▶ TASKS:
a: According to the news excerpt about Trump and Twitter, when did Trump write the post calling protesters "THUGS"?
b: Write out the part of the news excerpt about Trump and Twitter that runs from "But his language" to "before 1 a.m.".
c: Extend the news excerpt about Trump and Twitter by continuing it past its final sentence.

▶ SELECTED EXCERPT:
§
It all came a day after Trump signed an executive order challenging the site’s liability protections as he accuses it of stifling conservative voices.
Trump, who has a long history of defending police, has been uncharacteristically vocal in criticism this week, saying earlier Thursday that he felt “very, very badly” about Floyd’s death and calling video capturing his struggle “a very shocking sight.”
But his language grew more aggressive as violence boiled over in Minneapolis on Thursday night. “These THUGS are dishonoring the memory of George Floyd, and I won’t let that happen,” he wrote shortly before 1 a.m.
Kentucky’s Democratic Gov. Andy Beshear, speaking on CNN Friday morning, called on Trump to retract the statement flagged by Twitter.
“During these times, we can condemn violence while also trying to listen, to understand, to know that there is deep frustration, rightfully so, in our country -- that there has not been enough action on creating equality, opportunity, and in health care, and in a time of this COVID-19 epidemic, it’s laid bare all of that,” he said.
Jeffery Robinson, the director of the American Civil Liberties Union’s Trone Center for Justice and Equality, called the statement “hypocritical, immoral, and illegal.”
Twitter has stepped up its efforts to counter Trump’s frequently factually incorrect claims. Earlier this week, the social media giant fact checked two of Trump’s tweets about mail-in ballots, drawing his anger.
§
[Figure understanding tasks]
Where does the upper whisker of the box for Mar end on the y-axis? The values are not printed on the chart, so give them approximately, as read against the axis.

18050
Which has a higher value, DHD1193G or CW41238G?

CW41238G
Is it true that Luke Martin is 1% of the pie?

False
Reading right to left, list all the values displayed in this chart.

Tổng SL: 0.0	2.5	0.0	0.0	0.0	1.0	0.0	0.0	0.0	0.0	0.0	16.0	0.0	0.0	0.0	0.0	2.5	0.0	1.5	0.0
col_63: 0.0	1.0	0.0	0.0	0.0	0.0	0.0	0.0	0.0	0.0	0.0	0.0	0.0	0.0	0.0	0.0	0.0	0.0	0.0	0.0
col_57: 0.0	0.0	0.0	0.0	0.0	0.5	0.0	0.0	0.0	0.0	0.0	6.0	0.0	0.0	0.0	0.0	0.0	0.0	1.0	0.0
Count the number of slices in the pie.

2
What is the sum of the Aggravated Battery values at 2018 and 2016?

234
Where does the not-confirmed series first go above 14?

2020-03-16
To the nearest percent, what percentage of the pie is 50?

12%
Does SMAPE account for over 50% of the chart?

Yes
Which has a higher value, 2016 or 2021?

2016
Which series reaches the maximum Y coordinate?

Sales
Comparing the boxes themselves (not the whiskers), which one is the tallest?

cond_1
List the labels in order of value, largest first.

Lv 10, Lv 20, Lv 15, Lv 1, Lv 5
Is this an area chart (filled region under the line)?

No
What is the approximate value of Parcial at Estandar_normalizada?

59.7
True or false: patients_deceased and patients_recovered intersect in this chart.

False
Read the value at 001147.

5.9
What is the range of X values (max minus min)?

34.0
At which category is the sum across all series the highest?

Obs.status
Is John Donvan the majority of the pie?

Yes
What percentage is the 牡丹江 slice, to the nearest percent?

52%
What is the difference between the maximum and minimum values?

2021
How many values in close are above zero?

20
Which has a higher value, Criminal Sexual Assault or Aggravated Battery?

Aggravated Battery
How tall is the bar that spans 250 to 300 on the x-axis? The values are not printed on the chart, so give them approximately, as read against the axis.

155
§
▶ RESPONSES FOR EACH TASK:
a: Shortly before 1 a.m.

b:
But his language grew more aggressive as violence boiled over in Minneapolis on Thursday night. “These THUGS are dishonoring the memory of George Floyd, and I won’t let that happen,” he wrote shortly before 1 a.m.

c:
On Friday, the company said it had flagged Trump’s tweet “in the interest of preventing others from being inspired to commit violent acts.” The tweet remains accessible to users who click on the link, and Twitter said “it is important that the public still be able to see the Tweet given its relevance to ongoing matters of public importance.”
Supporters of the president balked at the move.
“It seems like they’re carrying out a vendetta against the president,” Republican Rep. Steve Scalise, the No. 2 GOP House leader, said on Fox News Friday.
But Jameel Jaffer, executive director of the Knight First Amendment Institute at Columbia University, who won the case that prevents Trump from banning his critics from his Twitter feed, said the First Amendment protects Twitter’s right to respond to the president’s speech, “including by attaching warnings to tweets that glorify violence.”
Once more likely to hew to the “blue lives matter” mantra, Trump, his allies and Republicans in elected office across the nation have been questioning the conduct of the officer who pinned Floyd down and calling for justice. But some activists see election-year political calculations.
“I think the difference is a November election,” said the Rev. Al Sharpton, a civil rights activist and Trump critic who has known the president for decades.
Trump has been silent on a number of high-profile police-involved killings. He never addressed the 2014 death of Eric Garner, who was placed in a chokehold by police trying to arrest him for selling loose cigarettes. Video of the encounter was viewed millions of times online, and Garner’s dying words, “I can’t breathe,” became a rallying cry for the Black Lives Matter movement. Trump has, however, invoked those words on several occasions to mock political rivals, even bringing his hands to his neck for dramatic effect.
And he has even appeared to advocate for the rougher treatment of people in police custody, speaking dismissively of the police practice of shielding the heads of handcuffed suspects as they are being placed in patrol cars.
But Trump and his allies have taken a different approach in response to Floyd, who can be heard and seen on tape pleading that he couldn’t breathe before he slowly stops talking and moving.
Even conservative radio host Rush Limbaugh, who once called Black Lives Matter a “terrorist group,” said Floyd’s death was totally “unjustified” and he was “so mad.”
The outpouring comes as the Trump campaign has sought to chip into the longstanding advantage Democrats have with black voters.